II. L’originalité d’un dispositif conditionnel suspendu à l’exécution de l’échéancier
A. La suspension des effets de la clause résolutoire et la réputation de non-jouissance
Le tribunal ne se contente pas d’accorder des délais : il en organise les conséquences juridiques avec précision. Il dispose que ” pendant les délais ainsi accordés, les effets de la clause de résiliation de plein droit sont suspendus “ et que ” si le locataire se libère du montant selon les modalités sus-indiquées, la clause de résiliation de plein droit sera réputée ne pas avoir joué “. Cette technique de la condition résolutoire permet au locataire d’effacer rétroactivement la résiliation, ce qui est une solution équitable. En cas de paiement intégral, le bail est rétabli comme s’il n’avait jamais été rompu. À l’inverse, si le locataire ne respecte pas l’échéancier, ” la clause résolutoire reprendra son effet et le bailleur, sans qu’une nouvelle décision judiciaire soit prise, sera en droit d’invoquer la résiliation de plein droit du bail à compter de la date de la déchéance du terme “. Ce mécanisme évite un nouveau procès et donne une force exécutoire immédiate à l’expulsion.
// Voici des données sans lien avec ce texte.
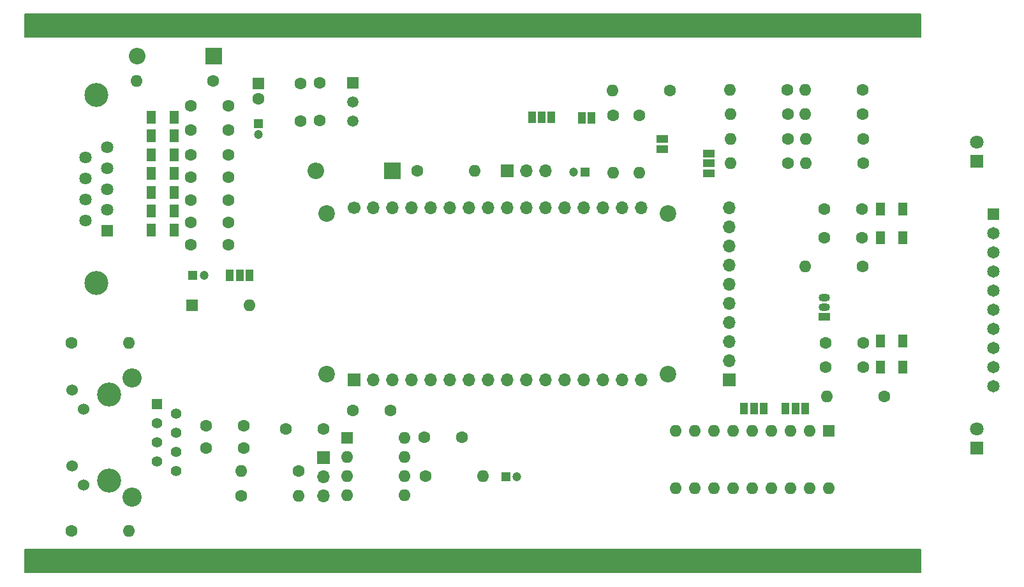
<source format=gbr>
G04 #@! TF.GenerationSoftware,KiCad,Pcbnew,(6.0.0)*
G04 #@! TF.CreationDate,2022-01-05T20:15:47-08:00*
G04 #@! TF.ProjectId,Duo2_Direwolf,44756f32-5f44-4697-9265-776f6c662e6b,rev?*
G04 #@! TF.SameCoordinates,PX2faf080PY8f0d180*
G04 #@! TF.FileFunction,Soldermask,Top*
G04 #@! TF.FilePolarity,Negative*
%FSLAX46Y46*%
G04 Gerber Fmt 4.6, Leading zero omitted, Abs format (unit mm)*
G04 Created by KiCad (PCBNEW (6.0.0)) date 2022-01-05 20:15:47*
%MOMM*%
%LPD*%
G01*
G04 APERTURE LIST*
%ADD10C,0.150000*%
%ADD11R,1.600000X1.600000*%
%ADD12O,1.600000X1.600000*%
%ADD13C,1.600000*%
%ADD14R,1.150000X1.800000*%
%ADD15R,1.700000X1.700000*%
%ADD16O,1.700000X1.700000*%
%ADD17R,1.508000X1.508000*%
%ADD18C,1.508000*%
%ADD19R,1.650000X1.650000*%
%ADD20C,1.650000*%
%ADD21R,1.800000X1.800000*%
%ADD22C,1.800000*%
%ADD23C,2.200000*%
%ADD24C,1.700000*%
%ADD25R,2.200000X2.200000*%
%ADD26O,2.200000X2.200000*%
%ADD27C,3.200000*%
%ADD28R,1.400000X1.400000*%
%ADD29C,1.400000*%
%ADD30C,1.530000*%
%ADD31C,2.550000*%
%ADD32R,1.500000X1.000000*%
%ADD33R,1.200000X1.200000*%
%ADD34C,1.200000*%
%ADD35R,1.000000X1.500000*%
%ADD36R,1.500000X1.050000*%
%ADD37O,1.500000X1.050000*%
%ADD38C,3.180000*%
%ADD39R,1.635000X1.635000*%
%ADD40C,1.635000*%
G04 APERTURE END LIST*
D10*
X0Y74168000D02*
X118872000Y74168000D01*
X118872000Y74168000D02*
X118872000Y71120000D01*
X118872000Y71120000D02*
X0Y71120000D01*
X0Y71120000D02*
X0Y74168000D01*
G36*
X0Y74168000D02*
G01*
X118872000Y74168000D01*
X118872000Y71120000D01*
X0Y71120000D01*
X0Y74168000D01*
G37*
X0Y0D02*
X118872000Y0D01*
X118872000Y0D02*
X118872000Y3048000D01*
X118872000Y3048000D02*
X0Y3048000D01*
X0Y3048000D02*
X0Y0D01*
G36*
X0Y0D02*
G01*
X118872000Y0D01*
X118872000Y3048000D01*
X0Y3048000D01*
X0Y0D01*
G37*
D11*
X42720000Y17910000D03*
D12*
X42720000Y15370000D03*
X42720000Y12830000D03*
X42720000Y10290000D03*
X50340000Y10290000D03*
X50340000Y12830000D03*
X50340000Y15370000D03*
X50340000Y17910000D03*
D13*
X111252000Y54356000D03*
D12*
X103632000Y54356000D03*
D13*
X114046000Y23368000D03*
D12*
X106426000Y23368000D03*
D13*
X101252000Y54356000D03*
D12*
X93632000Y54356000D03*
D14*
X19788000Y48000000D03*
X16788000Y48000000D03*
D13*
X53000000Y18000000D03*
X58000000Y18000000D03*
X81560000Y60728000D03*
D12*
X81560000Y53108000D03*
D13*
X111192000Y64106000D03*
D12*
X103572000Y64106000D03*
D13*
X111085000Y44450000D03*
X106085000Y44450000D03*
X101252000Y60856000D03*
D12*
X93632000Y60856000D03*
D13*
X111250000Y27305000D03*
X106250000Y27305000D03*
D15*
X93505000Y25545000D03*
D16*
X93505000Y28085000D03*
X93505000Y30625000D03*
X93505000Y33165000D03*
X93505000Y35705000D03*
X93505000Y38245000D03*
X93505000Y40785000D03*
X93505000Y43325000D03*
X93505000Y45865000D03*
X93505000Y48405000D03*
D14*
X19788000Y50500000D03*
X16788000Y50500000D03*
D11*
X30988000Y64963112D03*
D13*
X30988000Y62963112D03*
X24930000Y65278000D03*
D12*
X14770000Y65278000D03*
D17*
X43470000Y65024000D03*
D18*
X43470000Y62484000D03*
X43470000Y59944000D03*
D13*
X85598000Y64008000D03*
D12*
X77978000Y64008000D03*
D13*
X101192000Y64106000D03*
D12*
X93572000Y64106000D03*
D19*
X128500000Y47627500D03*
D20*
X128500000Y45087500D03*
X128500000Y42547500D03*
X128500000Y40007500D03*
X128500000Y37467500D03*
X128500000Y34927500D03*
X128500000Y32387500D03*
X128500000Y29847500D03*
X128500000Y27307500D03*
X128500000Y24767500D03*
D21*
X126335000Y54605000D03*
D22*
X126335000Y57145000D03*
D13*
X111125000Y40640000D03*
D12*
X103505000Y40640000D03*
D14*
X19788000Y58000000D03*
X16788000Y58000000D03*
D23*
X85350000Y47710000D03*
X85350000Y26370000D03*
X40060000Y26370000D03*
X40060000Y47710000D03*
D15*
X43680000Y25570000D03*
D24*
X43680000Y48430000D03*
D16*
X46220000Y25570000D03*
X46220000Y48430000D03*
X48760000Y25570000D03*
X48760000Y48430000D03*
X51300000Y25570000D03*
X51300000Y48430000D03*
X53840000Y25570000D03*
X53840000Y48430000D03*
X56380000Y25570000D03*
X56380000Y48430000D03*
X58920000Y25570000D03*
X58920000Y48430000D03*
X61460000Y25570000D03*
X61460000Y48430000D03*
X64000000Y25570000D03*
X64000000Y48430000D03*
X66540000Y25570000D03*
X66540000Y48430000D03*
X69080000Y25570000D03*
X69080000Y48430000D03*
X71620000Y25570000D03*
X71620000Y48430000D03*
X74160000Y25570000D03*
X74160000Y48430000D03*
X76700000Y25570000D03*
X76700000Y48430000D03*
X79240000Y25570000D03*
X79240000Y48430000D03*
X81780000Y25570000D03*
X81780000Y48430000D03*
D13*
X6190000Y5500000D03*
D12*
X13810000Y5500000D03*
D13*
X29000000Y19500000D03*
X24000000Y19500000D03*
X43500000Y21500000D03*
X48500000Y21500000D03*
X22000000Y43500000D03*
X27000000Y43500000D03*
X101252000Y57606000D03*
D12*
X93632000Y57606000D03*
D15*
X39624000Y15225000D03*
D16*
X39624000Y12685000D03*
X39624000Y10145000D03*
D13*
X53190000Y12840000D03*
D12*
X60810000Y12840000D03*
D13*
X39584000Y19050000D03*
X34584000Y19050000D03*
D25*
X25080000Y68580000D03*
D26*
X14920000Y68580000D03*
D27*
X11135000Y12205000D03*
X11135000Y23635000D03*
D28*
X17485000Y22365000D03*
D29*
X20025000Y21095000D03*
X17485000Y19825000D03*
X20025000Y18555000D03*
X17485000Y17285000D03*
X20025000Y16015000D03*
X17485000Y14745000D03*
X20025000Y13475000D03*
D30*
X6235000Y24245000D03*
X7755000Y21705000D03*
X6235000Y14135000D03*
X7755000Y11595000D03*
D31*
X14185000Y25795000D03*
X14185000Y10045000D03*
D32*
X84560000Y56268000D03*
X84560000Y57568000D03*
D33*
X74310000Y53168000D03*
D34*
X72810000Y53168000D03*
D13*
X111250000Y30500000D03*
X106250000Y30500000D03*
D35*
X98050000Y21750000D03*
X96750000Y21750000D03*
X95450000Y21750000D03*
X27200000Y39500000D03*
X28500000Y39500000D03*
X29800000Y39500000D03*
D14*
X19788000Y45500000D03*
X16788000Y45500000D03*
D13*
X78060000Y60728000D03*
D12*
X78060000Y53108000D03*
D25*
X48768000Y53340000D03*
D26*
X38608000Y53340000D03*
D14*
X19788000Y55500000D03*
X16788000Y55500000D03*
D13*
X111192000Y60856000D03*
D12*
X103572000Y60856000D03*
D33*
X22277401Y39500000D03*
D34*
X23777401Y39500000D03*
D13*
X36322000Y13462000D03*
D12*
X28702000Y13462000D03*
D14*
X16788000Y53000000D03*
X19788000Y53000000D03*
D13*
X39116000Y65024000D03*
X39116000Y60024000D03*
X22000000Y55500000D03*
X27000000Y55500000D03*
D11*
X22190000Y35500000D03*
D12*
X29810000Y35500000D03*
D13*
X111085000Y48260000D03*
X106085000Y48260000D03*
X28702000Y10160000D03*
D12*
X36322000Y10160000D03*
D13*
X22000000Y58750000D03*
X27000000Y58750000D03*
X22000000Y62000000D03*
X27000000Y62000000D03*
D32*
X90752000Y53056000D03*
X90752000Y54356000D03*
X90752000Y55656000D03*
D21*
X126335000Y16505000D03*
D22*
X126335000Y19045000D03*
D13*
X22000000Y52500000D03*
X27000000Y52500000D03*
X6190000Y30500000D03*
D12*
X13810000Y30500000D03*
D15*
X64023000Y53340000D03*
D16*
X66563000Y53340000D03*
X69103000Y53340000D03*
D36*
X106110000Y33980000D03*
D37*
X106110000Y35250000D03*
X106110000Y36520000D03*
D13*
X22000000Y49500000D03*
X27000000Y49500000D03*
D14*
X116500000Y30750000D03*
X113500000Y30750000D03*
D13*
X36576000Y59984000D03*
X36576000Y64984000D03*
D14*
X16788000Y60500000D03*
X19788000Y60500000D03*
X116500000Y48260000D03*
X113500000Y48260000D03*
D35*
X67280000Y60452000D03*
X68580000Y60452000D03*
X69880000Y60452000D03*
D38*
X9467500Y63440000D03*
X9467500Y38440000D03*
D39*
X10887500Y45400000D03*
D40*
X10887500Y48170000D03*
X10887500Y50940000D03*
X10887500Y53710000D03*
X10887500Y56480000D03*
X8047500Y46785000D03*
X8047500Y49555000D03*
X8047500Y52325000D03*
X8047500Y55095000D03*
D33*
X30988000Y59650599D03*
D34*
X30988000Y58150599D03*
D13*
X24000000Y16500000D03*
X29000000Y16500000D03*
X22000000Y46500000D03*
X27000000Y46500000D03*
D14*
X116500000Y44450000D03*
X113500000Y44450000D03*
D35*
X73910000Y60418000D03*
X75210000Y60418000D03*
D13*
X52070000Y53340000D03*
D12*
X59690000Y53340000D03*
D14*
X116500000Y27305000D03*
X113500000Y27305000D03*
D33*
X63793401Y12700000D03*
D34*
X65293401Y12700000D03*
D35*
X103550000Y21750000D03*
X102250000Y21750000D03*
X100950000Y21750000D03*
D13*
X111252000Y57606000D03*
D12*
X103632000Y57606000D03*
D11*
X106680000Y18796000D03*
D12*
X104140000Y18796000D03*
X101600000Y18796000D03*
X99060000Y18796000D03*
X96520000Y18796000D03*
X93980000Y18796000D03*
X91440000Y18796000D03*
X88900000Y18796000D03*
X86360000Y18796000D03*
X86360000Y11176000D03*
X88900000Y11176000D03*
X91440000Y11176000D03*
X93980000Y11176000D03*
X96520000Y11176000D03*
X99060000Y11176000D03*
X101600000Y11176000D03*
X104140000Y11176000D03*
X106680000Y11176000D03*
M02*

</source>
Il s’inscrit dans la logique des dispositions de l’article 24 V qui permettent au juge de subordonner la suspension des effets de la clause à l’exécution de l’échéancier. Le tribunal reprend ici une pratique courante, mais la rédaction de son dispositif est particulièrement claire et détaillée, offrant une sécurité juridique aux deux parties.
B. L’indemnité d’occupation entre provision et condition
Par ailleurs, le tribunal condamne solidairement les locataires au paiement d’une indemnité d’occupation à compter de la résiliation, soit le 2 novembre 2025. Cependant, cette indemnité est provisoire et non indexable, et son montant est fixé par référence au dernier loyer augmenté des charges. Le juge précise que la fraction déjà échue de cette indemnité jusqu’au 26 janvier 2026 est incluse dans la condamnation au titre de l’arriéré. Mais surtout, il conditionne l’exigibilité de l’indemnité d’occupation future à la défaillance du locataire : ” Le locataire bénéficiant d’un échéancier, l’indemnité d’occupation prendra effet à compter de la déchéance du terme par le bailleur. En ce cas, l’indemnité d’occupation sera réactualisée au montant du dernier loyer échu, charges incluses. “ Ce dispositif original signifie que tant que le locataire respecte l’échéancier, il ne paie que le loyer courant et les mensualités de la dette, sans indemnité d’occupation. En cas de défaut, l’indemnité d’occupation devient exigible rétroactivement et pour l’avenir. Cette construction juridique est habile : elle concilie la nécessité de protéger le bailleur contre l’occupation sans titre avec l’objectif social de maintien dans les lieux. Le juge utilise sa faculté d’aménager les effets de la clause résolutoire, comme le permet l’article 24 V. Cette approche pragmatique est conforme à l’esprit de la loi du 6 juillet 1989 qui tend à prévenir les expulsions locatives lorsque des solutions amiables sont possibles.